Kuşkusuz bu durum, ülkenin yaşadığı olumlu değişim ve dönüşümün anlaşılıp, bilinmesinin önünde de engel oluşturuyor aslında. Çünkü belli kültürel olgunluğa ulaşmak için gerekli olan emeği harcayamayan kültürsüzlük, memlekette önemli değişim ve dönüşümleri gerçekleştiren kişilerin emeklerini anlayabilecek bir 'değer bilme' kültüründen de yoksun ediyor kendisini.

Evet, zapturaptçı bir zorbalığın yerleştirdiği şımarık ve kibirli 'kültürsüzlük' hali, son yıllardaki ekonomik koşulların iyileşmesiyle daha bir büyüyüp, serpildi.

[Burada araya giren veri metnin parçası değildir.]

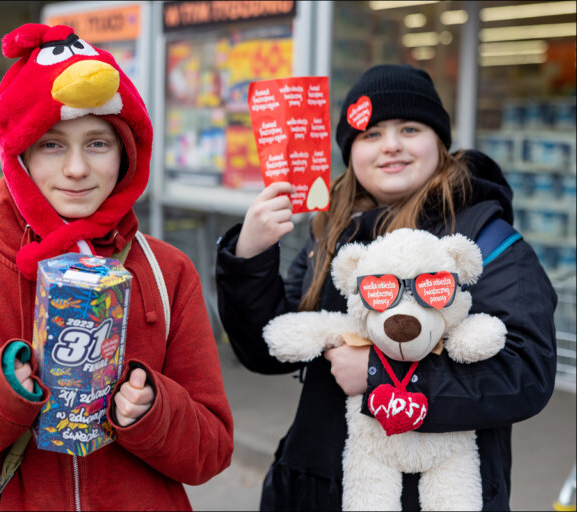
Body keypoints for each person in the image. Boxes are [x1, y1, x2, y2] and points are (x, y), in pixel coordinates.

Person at [0, 23, 233, 511]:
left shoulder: (168, 273)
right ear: (18, 154)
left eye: (98, 144)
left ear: (128, 153)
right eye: (52, 144)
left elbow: (212, 450)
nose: (78, 169)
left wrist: (154, 412)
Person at [216, 64, 557, 510]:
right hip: (310, 487)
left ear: (439, 141)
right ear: (350, 150)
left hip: (429, 493)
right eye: (371, 133)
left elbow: (526, 374)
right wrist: (250, 257)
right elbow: (265, 349)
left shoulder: (482, 239)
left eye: (410, 128)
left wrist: (381, 377)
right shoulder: (333, 231)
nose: (391, 145)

Anadolu'nun her daim övünülesi derin kültürel birikiminin yeniden hayata yansıması adına yeni bir ülke yaratmanın mücadelesini verenlerin bu pervasız kültürsüzlüğü masaya yatırıp, tedavi etmesi gayri şart.

 'Yeni Türkiye' düşüne yakışmayan bu kültürsüzlük halinin hayata bütünüyle hâkim olmasının önüne geçecek tek seçenek, yeni ve sağlıklı bir 'adab-ı muaşeret' kültürü yaratmak çünkü.

Aksi halde kültürsüz bir zenginlik, erdemli yanımızdan geriye kalanları da hızla yiyip bitirecek.